当然,不同的对床图会有各自不同的特点,不过以上几点当是具有共性的要素。同时,正如风雨对床不限于兄弟之间,风雨对床图也不仅仅限于兄弟之间,友朋之间亦可,如清谢堃《春草堂诗话》卷三记载:“莆田袁篴生明府,苏州人也,与郭频伽最相友善……又送频伽入都云:‘……珍重对床图一幅,天涯风雨不堪闻。'”谢堃:《春草堂诗话》卷三,《清代诗文集汇编》第544册,第220页。这里的对床图,应当是友朋之间的。翁方纲乾隆五十一年(1786)与得意门生谢启昆曾绘《对床风雨图》,翁方纲《夏茝隈文学〈竹里读书图〉用前韵》自注:“丙午腊八日,予与谢藴山作《对床听雨图》,以宋本《施顾注苏诗》卷内予旧照同观。”翁方纲:《复初斋外集》诗卷第十九,《清代诗文集汇编》第382册,第552页。谢启昆《兰雪湖上复有诗来次韵答之是夕大风雨》“梦回旧事连床约”后自注:“旧与覃溪师有对床听雨图。”谢启昆:《树经堂诗续集》卷一,《清代诗文集汇编》第392册,第370页。覃溪即翁方纲。谢启昆有《奉和覃溪师对床听雨图元韵六首》,即是唱和翁方纲《对床听雨图二首》。

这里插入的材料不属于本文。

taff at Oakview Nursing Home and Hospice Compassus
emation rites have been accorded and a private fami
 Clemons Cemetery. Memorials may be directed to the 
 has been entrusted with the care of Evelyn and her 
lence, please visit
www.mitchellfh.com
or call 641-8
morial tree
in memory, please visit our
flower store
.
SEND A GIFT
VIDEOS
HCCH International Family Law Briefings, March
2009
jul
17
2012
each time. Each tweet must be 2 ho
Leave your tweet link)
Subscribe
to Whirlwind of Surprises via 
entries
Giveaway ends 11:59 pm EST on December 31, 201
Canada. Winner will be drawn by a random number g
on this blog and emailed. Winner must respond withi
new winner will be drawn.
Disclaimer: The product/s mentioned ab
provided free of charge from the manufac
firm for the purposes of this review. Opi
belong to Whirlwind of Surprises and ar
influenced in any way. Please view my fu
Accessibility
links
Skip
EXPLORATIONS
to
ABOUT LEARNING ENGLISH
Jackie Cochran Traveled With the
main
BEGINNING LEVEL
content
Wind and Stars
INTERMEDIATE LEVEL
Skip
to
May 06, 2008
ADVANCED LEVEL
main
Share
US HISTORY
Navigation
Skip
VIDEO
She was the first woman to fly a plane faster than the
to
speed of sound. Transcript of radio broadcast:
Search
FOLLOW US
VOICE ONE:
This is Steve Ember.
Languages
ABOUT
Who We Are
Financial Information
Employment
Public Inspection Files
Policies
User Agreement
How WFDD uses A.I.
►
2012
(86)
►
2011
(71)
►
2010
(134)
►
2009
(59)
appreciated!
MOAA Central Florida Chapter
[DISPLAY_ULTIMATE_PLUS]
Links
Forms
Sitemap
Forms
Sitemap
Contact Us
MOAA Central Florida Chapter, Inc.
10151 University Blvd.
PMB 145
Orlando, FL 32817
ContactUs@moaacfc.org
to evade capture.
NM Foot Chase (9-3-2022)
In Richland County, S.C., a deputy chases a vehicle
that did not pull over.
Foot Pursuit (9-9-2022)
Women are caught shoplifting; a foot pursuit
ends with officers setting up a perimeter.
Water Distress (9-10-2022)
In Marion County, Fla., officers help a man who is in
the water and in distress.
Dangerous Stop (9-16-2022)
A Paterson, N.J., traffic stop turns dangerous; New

另外,有些绘画虽不以风雨对床为名,其构图方式是一样的。如上举李中简《南塍草堂记》即记载有花墅对床图,清朱珪《知足斋集》卷四有《李唐园监丞、文园学士花墅对床图》。再如清郭麐《灵芬馆诗话》记载:“稼庭痛其兄之亡,补写一图,作兄弟对床意,取子由诗‘误喜对床寻旧约,不知漂泊在彭城’语,名曰《误寻旧约图》,一时题句甚伙。”郭麐:《灵芬馆诗话》续诗话卷一,《续修四库全书》第1705册,第428页。该图名称虽异,仍是取兄弟对床的构图方式。

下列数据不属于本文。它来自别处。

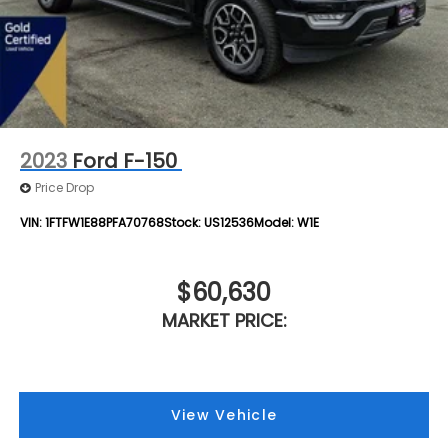
2023
Ford F-150
Price Drop
VIN:
1FTFW1E88PFA70768
Stock:
US12536
Model:
W1E
$60,630
MARKET PRICE:
View Vehicle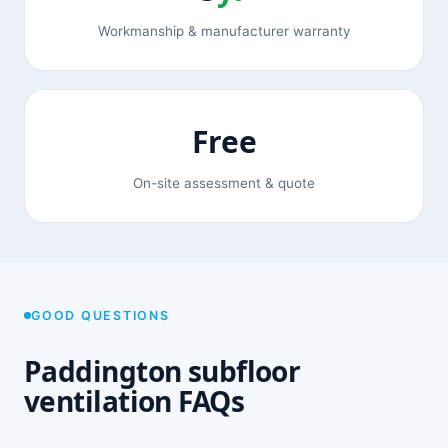
Workmanship & manufacturer warranty
Free
On-site assessment & quote
GOOD QUESTIONS
Paddington subfloor
ventilation FAQs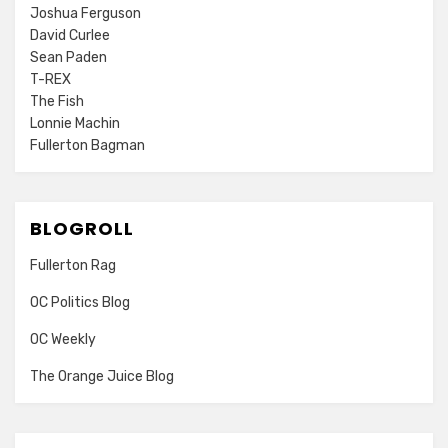
Joshua Ferguson
David Curlee
Sean Paden
T-REX
The Fish
Lonnie Machin
Fullerton Bagman
BLOGROLL
Fullerton Rag
OC Politics Blog
OC Weekly
The Orange Juice Blog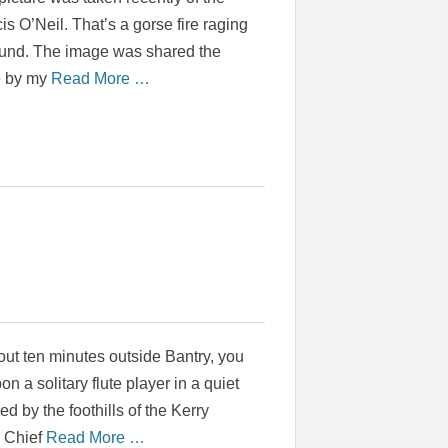
is O’Neil. That’s a gorse fire raging
ound. The image was shared the
e by my
Read More …
bout ten minutes outside Bantry, you
n a solitary flute player in a quiet
d by the foothills of the Kerry
s Chief
Read More …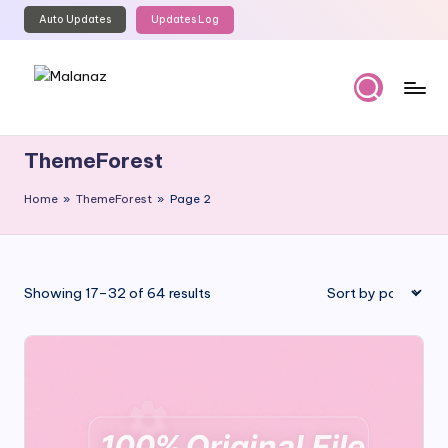
Auto Updates
Updates Log
Skip
to
content
M
Top
WordPress
al
ThemeForest
GPL
a
Store
Home
»
ThemeForest
»
Page 2
n
a
z
Sorted
Showing 17–32 of 64 results
by
popularity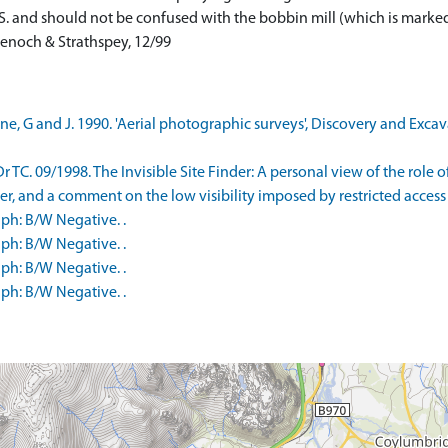
S. and should not be confused with the bobbin mill (which is marked) 
enoch & Strathspey, 12/99
e, G and J. 1990. 'Aerial photographic surveys', Discovery and Excava
 TC. 09/1998. The Invisible Site Finder: A personal view of the role 
er, and a comment on the low visibility imposed by restricted access t
ph: B/W Negative. .
ph: B/W Negative. .
ph: B/W Negative. .
ph: B/W Negative. .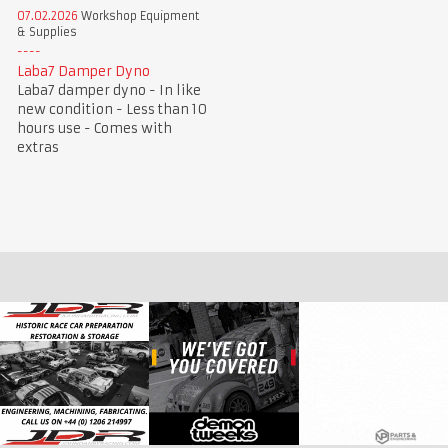
07.02.2026
Workshop Equipment
& Supplies
Laba7 Damper Dyno
Laba7 damper dyno - In like
new condition - Less than 10
hours use - Comes with
extras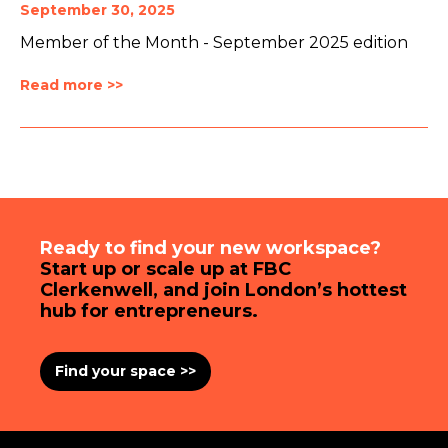
September 30, 2025
Member of the Month - September 2025 edition
Read more >>
Ready to find your new workspace?
Start up or scale up at FBC
Clerkenwell, and join London’s hottest
hub for entrepreneurs.
Find your space >>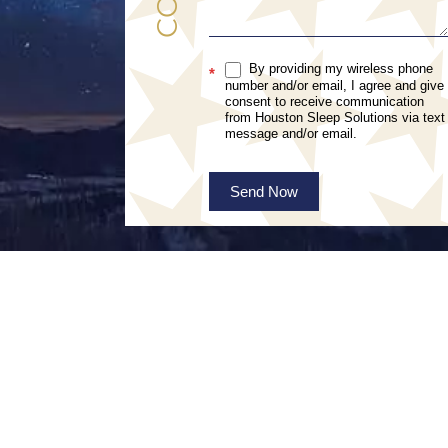
By providing my wireless phone
*
number and/or email, I agree and give
consent to receive communication
from Houston Sleep Solutions via text
message and/or email.
Send Now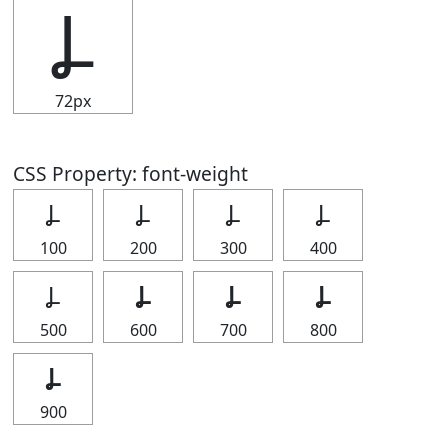
Ⳗ
72px
CSS Property: font-weight
Ⳗ
Ⳗ
Ⳗ
Ⳗ
100
200
300
400
Ⳗ
Ⳗ
Ⳗ
Ⳗ
500
600
700
800
Ⳗ
900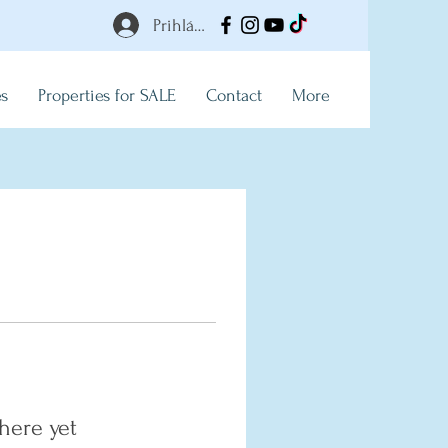
Prihlásiť
es
Properties for SALE
Contact
More
here yet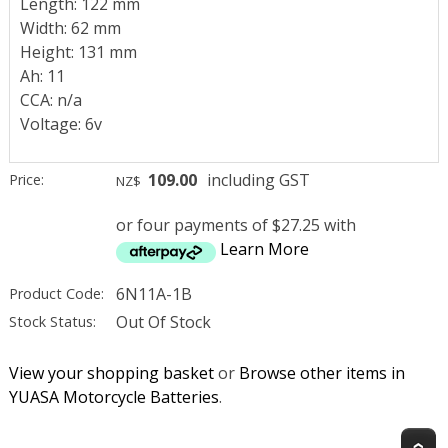
Length: 122 mm
Width: 62 mm
Height: 131 mm
Ah: 11
CCA: n/a
Voltage: 6v
109.00
including GST
Price:
NZ$
or four payments of $27.25 with
Learn More
6N11A-1B
Product Code:
Out Of Stock
Stock Status:
View your shopping basket
or
Browse other items in
YUASA Motorcycle Batteries
.
T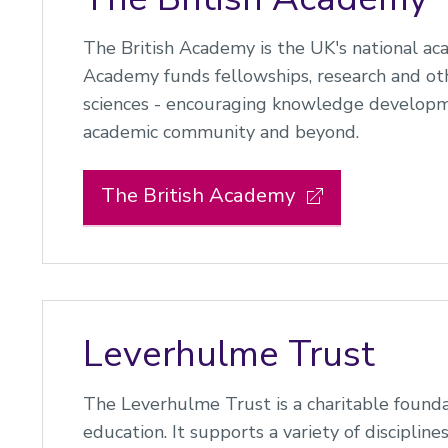
The British Academy is the UK's national ac
Academy funds fellowships, research and othe
sciences - encouraging knowledge developm
academic community and beyond.
The British Academy
Leverhulme Trust
The Leverhulme Trust is a charitable founda
education. It supports a variety of disciplines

附带需要加以说明的是何谓对床。对床即同床之意,宋楼钥《六老图序》云:“亦未闻以大耋之年,而全对床共被之乐,而又得燎须之爱如今日者。”楼钥:《楼钥集》,顾大朋点校,浙江古籍出版社2010年版,第533页。对床共被,此意已明。在具体运用中,诗人时常用同床、连(联)床、对榻、同榻、连榻等来替代对床,如清胡承珙《清明日乌柴看桃花久憩复至石岩山饮于圆通庵》:“香烟未灭已卅年,却忆旧雨同床眠。”胡承珙:《求是堂诗集》卷十九,《清代诗文集汇编》第518册,第173页。惠洪《次韵王安道节推过云盖》:“秋来能过我,听雨夜连床。”《全宋诗》第23册,第15184页。彭孙遹《五日风雨与家兄渭臣对饮》:“弟兄客舍联床影,风雨山城五日杯。”彭孙遹:《松桂堂全集》卷九,《清代诗文集汇编》第125册,第105页。黄庭坚《和答元眀黔南赠别》:“朝云往日攀天梦,夜雨何时对榻凉。”戴复古《永新彭时甫馆仆于玉峰楼龙子崇来话旧》:“听雨夜同榻,论心酒一罇。”元王恽《赠别按察王立夫二首》其一:“夜雨喜成连榻梦,秋霜尤见故人心。”王恽:《秋间集》卷十五,《景印文渊阁四库全书》第1200册,第183页。这些替代往往是由于音韵平仄协调之需要,而这种替代又使得人们对于对床含义的理解与最初的同床之意有了一定的偏差。同时,一个较有意思的现象是:虽然对床就是同床之意,人们也时有用同床来替代对床处,不过同床的大量使用往往还不是替代对床,其原因有以下两点:一是同床是俗词,且多用于表达男女同床共枕,经常出现在俗文学作品中,而夜雨对床无疑多与文人风雅相关;二是同床往往又与同床各梦这一禅宗话头联系到一起。释普济《五灯会元》卷十六《净慈昌禅师法嗣》:“山僧虽与他同床打睡,要且各自做梦,何故。”释普济:《五灯会元》卷十六,朱俊红点校,海南出版社2011年版,第1492页。后人经常化用此语,如查慎行《吴西斋农部次前韵见贻结语云有才如此长沦弃再迭韵答之》:“人生去住各有志,异梦何必非同床。”《敬业堂诗集》卷二十七,第982页。同床使用的这些特定语境使得它在代替对床时使用频率并不高。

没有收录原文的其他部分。